Edward Durell Stone’s 1964 Gallery of Modern Art, aka “The Lollipop Building”
In the same spot on Columbus Circle, Brad Cloepfil’s Museum of Arts and Design, aka “The ‘H’ Building,” with CNN’s offices behind it and Norman Foster’s Hearst Tower beside it
If all goes according to plan, you can hear my impressions of the new Museum of Arts and Design this morning at about 6:46 a.m. on New York Public Radio, WNYC, 93.9 FM. Or you can listen to me live on the web here, by clicking the red arrow in the lefthand column.
Architect Brad Cloepfil has completely reclad the exterior and reconfigured the interior of the white elephant on Columbus Circle that was famously called “a die-cut Venetian palazzo on lollypops [sic]” by architecture critic Ada Louise Huxtable in her mostly favorable review of the new building in the NY Times on Feb. 25, 1964.
I don’t get to say much about the architecture of the building in my soundbite, so let me say that Cloepfil did not use the front view of the building, above, in the promotional materials that his architectural firm handed out to the press.

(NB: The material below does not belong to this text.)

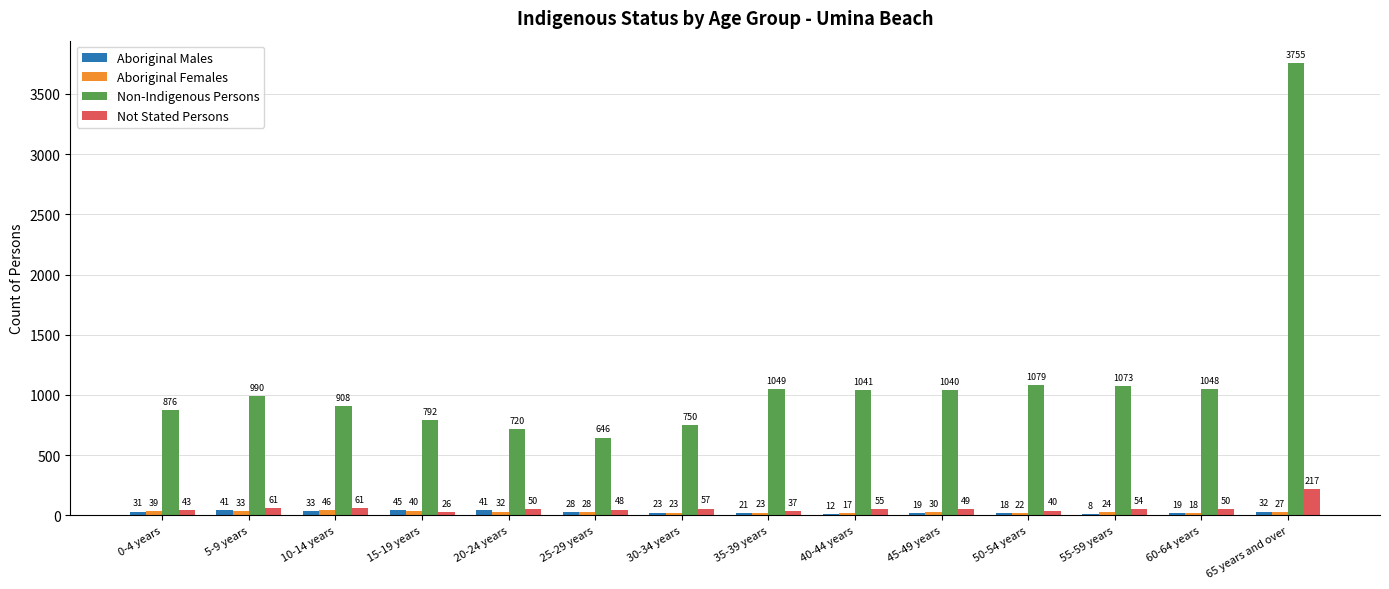

How many distinct data groups are displayed?

4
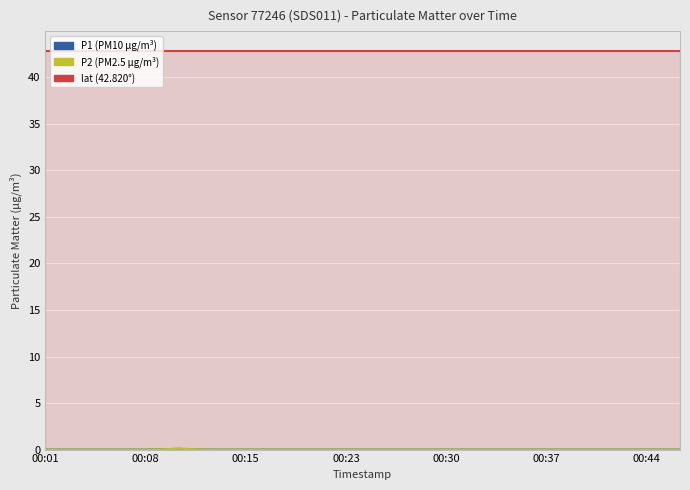

What is the maximum value for lat?

42.8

I assume that’s because he is still steaming about the big horizontal glass gash cut across the ninth floor, which forms the letter “H” that you see in the above photo. This window was added because the museum wanted diners at its new restaurant (opening in March) to enjoy sweeping views.
When I asked him about this window after the recent press preview, Cloepfil fumed through grit teeth:
It was against my intention and it is not my architecture.
But let’s move on to the important stuff: What about those lollipops?
Cloepfil declared:
They’re neutralized. I gessoed them out.
And so he has: They’re mere ghosts of the formerly colorful lozenges that you can see in the top photo. Now they’ve been brought indoors and coated white, and they function more like borders for the distinctively shaped lobby windows than as the attention-getting architectural elements they once were.
Here they are, as seen from the lobby:
But what we REALLY all can’t wait to find out is what Ada Louise thinks of this transformation. Her appraisal is to appear on the “Leisure & Arts” page of the Wall Street Journal, but I don’t know when.
Although the official ribbon-cutting by Mayor Bloomberg will occur this morning, the museum doesn’t open to the public until Saturday. But MAD’s shop, with unique or limited edition personal and home adornments by artisans and designers, opens today. I don’t buy much except books in most museum shops (in fact, I’m not much of a shopper at all), but I must confess that I’ve picked up some appealing gifts at the museum’s former 53rd Street location.
I will post on CultureGrrl the podcast for my WNYC musings, if and when that’s available online.